André Forastieri, que agora tem um blog, escreveu melhor: "artista não é gente como a gente. Nossos ídolos só olham para o próprio umbigo. Têm certeza de que o mundo lhes deve homenagens e fortuna. Vivem cercados de parasitas que sobrevivem de lamber seu patrono e espalhar que qualquer arroto dele é “genial!”".
Uma pena. A Madonna que esteve no Brasil em 1993 saiu de peruca para conhecer a Mata Atlântica. A de 2008 mostra da sacada do Copacabana Palace o mar de Copacabana aos filhos. Três coitados que são criados dentro de bolhas e, ao contrário do passado da mãe, nunca terão um mínimo de contato com a realidade.
E é por isso que a Madonna tem certeza que canta. É por isso que a Susana Vieira tem certeza que é possível um cara de 38 ter tesão por uma mulher de 66. É por isso que o ultrapassado Caetano Veloso ainda se acredita porta-voz de algo. É por isso que a Preta filha de ministro Gil desfilou como rainha de bateria da Mangueira.
É porque no mundo de hoje tudo está à venda. Incluindo o respeito e o afeto.
Vamos combinar que a amiga Susana tem um santo forte, né?
Eu não faço mais piadinha tirando sarro por ela ter 68 anos e achar que tem 15. Susana Vieira é magra, gata e não tem gordura localizada, tampouco esparramada. É boa atriz, tem carisma e belas pernas. Aliás, eu só não tatuo a cara da Susana Vieira no meu corpo, porque o último que fez isso se fudeu.
Anyway, parece um conto de fadas de humor negro:
A tiazinha casa com o garotão. Toma chifre, perdoa. Ele mata o cachorro dela, ela perdoa. Vai viajar, leva o peso morto junto - e paga, claro.

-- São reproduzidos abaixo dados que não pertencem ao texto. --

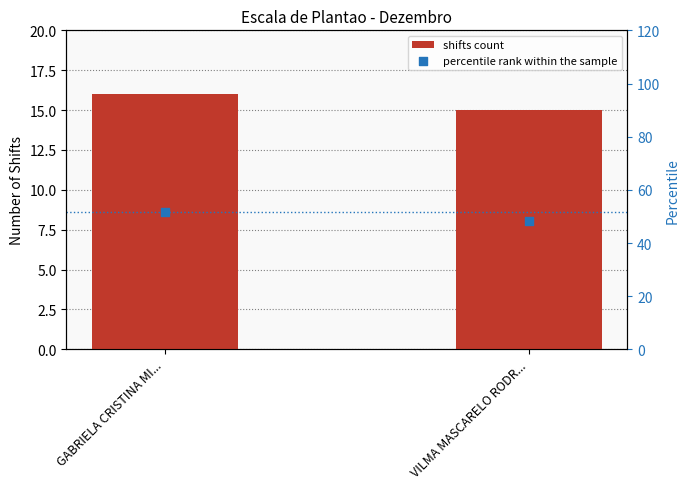

Which series contains the highest Y value?

percentile rank within the sample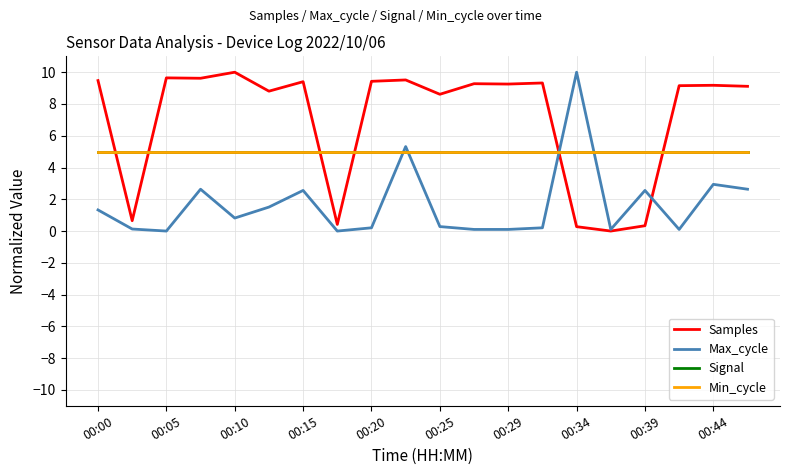

What is the average value of the Min_cycle series?

5.0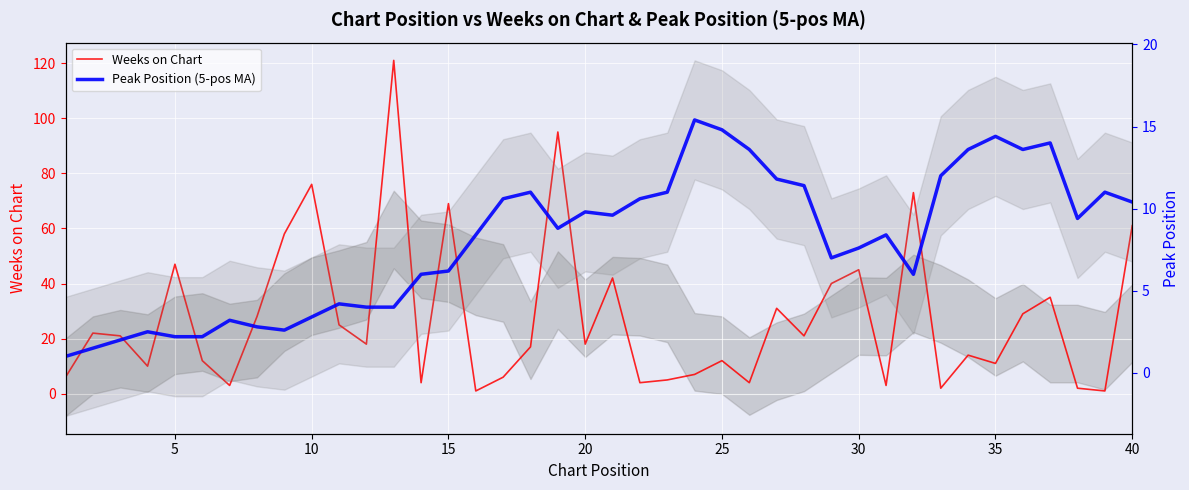

After their last crossing, which series has the higher values: Peak Position (5-pos MA) or Weeks on Chart?

Weeks on Chart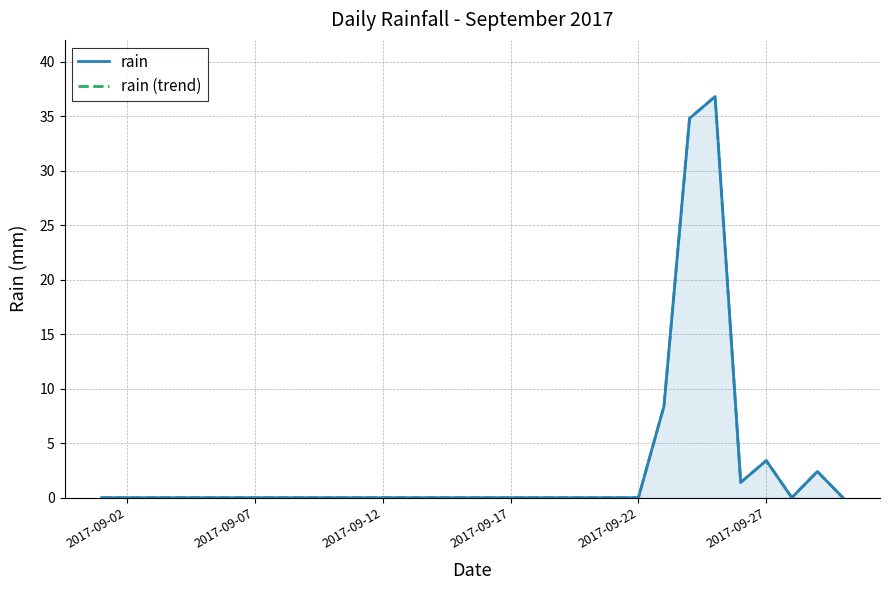

At how many categories does at least one series exceed 22?

2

Então descobre que tá tomando outro chifre. Aí separa. Primeiro o puto vai na TV e diz que a ama. Depois ele aparece na TV com a outra e diz que vai casar com ela. Mas o pior de tudo: diz que a tia foi uma mãe para ele.
M-Ã-E.
Se fosse comigo, eu também desejaria a morte [ainda que devido a um câncer de próstata].
Mesmo assim, eu tô apavorada com o santo forte da mulher.
O problema das mães solteiras é que elas acabam levando seus vermes junto quando vão provar roupas.
As casadas, não. Elas têm alguém para passear com as crianças pelo shopping, enquanto calmamente escolhem saias, vestidos e shorts para ornar o corpinho recém lipoesculpido naquela cirurgia chupa-banha que o maridão pagou.
Mas as mães solteiras, coitadas, além de terem que viver com a humilhação de um golpe que não deu certo, ainda aturam seus pequenos bastardos berrando enquanto dão o melhor de si para entrar naquela saia 46.
Sim, amiga. Sem marido, sem babá de shopping e sem lipo.
Melhor que a amiga Susana é imaginar a mãe do marido da amiga Susana embarcando no caminhão de mudanças rumo a Nilópolis (trilha sonora sugerida: "O portão", do Rei).
Agora, momento apavorada mesmo é a menina ter tomado cola-brinco do michê carioca suburbano e ainda assim ter resolvido ficar com o cara.
Acho que é mais negócio aturar o bastardinho berrando no provador mesmo. Já que é pra sustentar, pelo menos o filho é do sangue.